In Goodrich Cargo Systems v. Aero Union Corp., No. C 06-06226 CRB, 2006 WL 3708065 (N.D. Cal. Dec. 14, 2006), Goodrich purchased part of Aero Union's business (APS business) which had various operations, including a cargo transfer system. The parties entered into an umbrella agreement which encompassed the entire agreement, the Asset Purchase Agreement (APA). As an attachment to that agreement, the parties entered into a licensing agreement which would allow Aero Union to continue operating the portion of the business which dealt with the cargo transfer system, the Manufacturing Licensing Agreement (MLA). The MLA contained an arbitration agreement. The APA did not, although it did refer specifically to the MLA. The APA also indicated that any additions to the agreement were incorporated into the original.

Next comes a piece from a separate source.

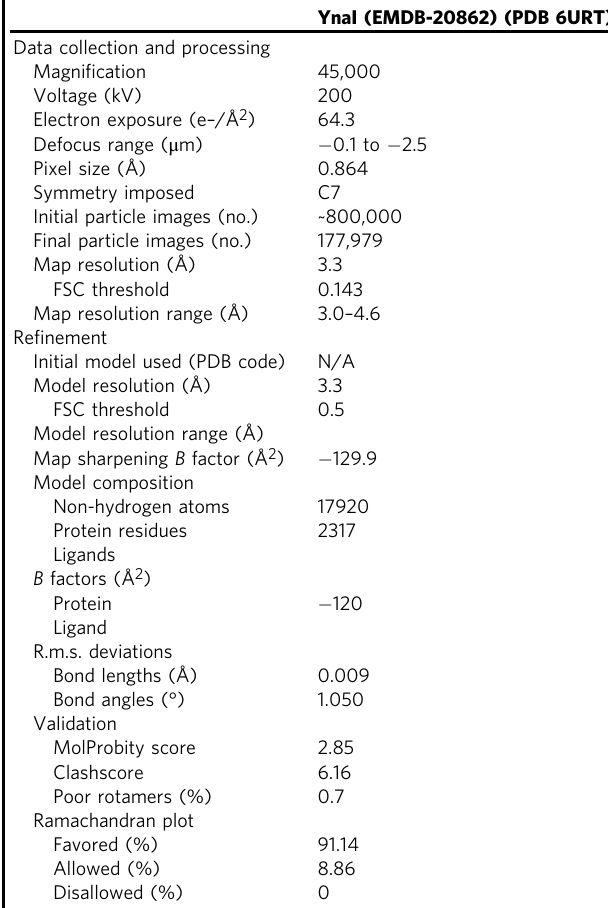
Table 1 Cryo-EM data collection, re fi nement, and validation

Goodrich brought suit against Aero Union regarding its purchase. The complaint consisted of three claims under the APA agreement, one claim under the MLA agreement and one that was not clearly under either. Aero Union moved to compel arbitration of all claims.
The Court disregarded Aero Union's argument that all of the claims arose out of "one integrated business transaction." Although the agreements referred to each other and the APA incorporated the terms of the MLA, the agreements related to different aspects of the transaction. The Court pointed to the language of the arbitration clause within the MLA, which referred to "this Agreement," (italics omitted), meaning the MLA. The Court reasoned that the parties could have included an arbitration agreement in the APA if they intended to arbitrate all disputes arising out of the purchase. The MLA governs a small aspect of the whole purchase and "it follows that the arbitration clause only applies to disputes as to those aspects of the transaction that are actually covered by the [MLA]." See Int'l Ambassador Programs v. Archexpo, 68 F.3d 337 (9th Cir.1995).

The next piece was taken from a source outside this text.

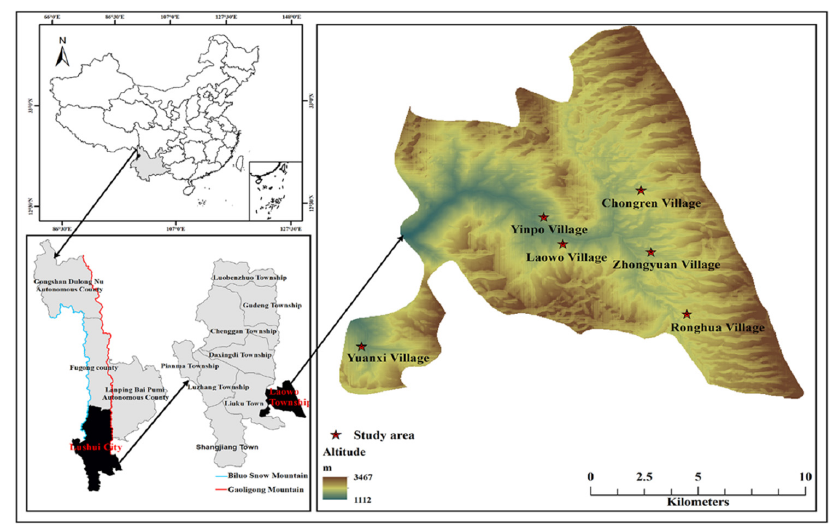
Figure 1. Map of the study area.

The Court agreed with, but disregarded Aero Union's concern with the inefficiency of resolving some claims in the court and some in arbitration. The Court declined to "rewrite [the] contract merely because it commands an inefficient result." The parties only consented to arbitrate claims arising under the MLA and thus cannot be compelled to arbitrate the other claims. The Court denied the motion to compel arbitration in regards to four of the claims, but granted as to the one claim which arose under the MLA.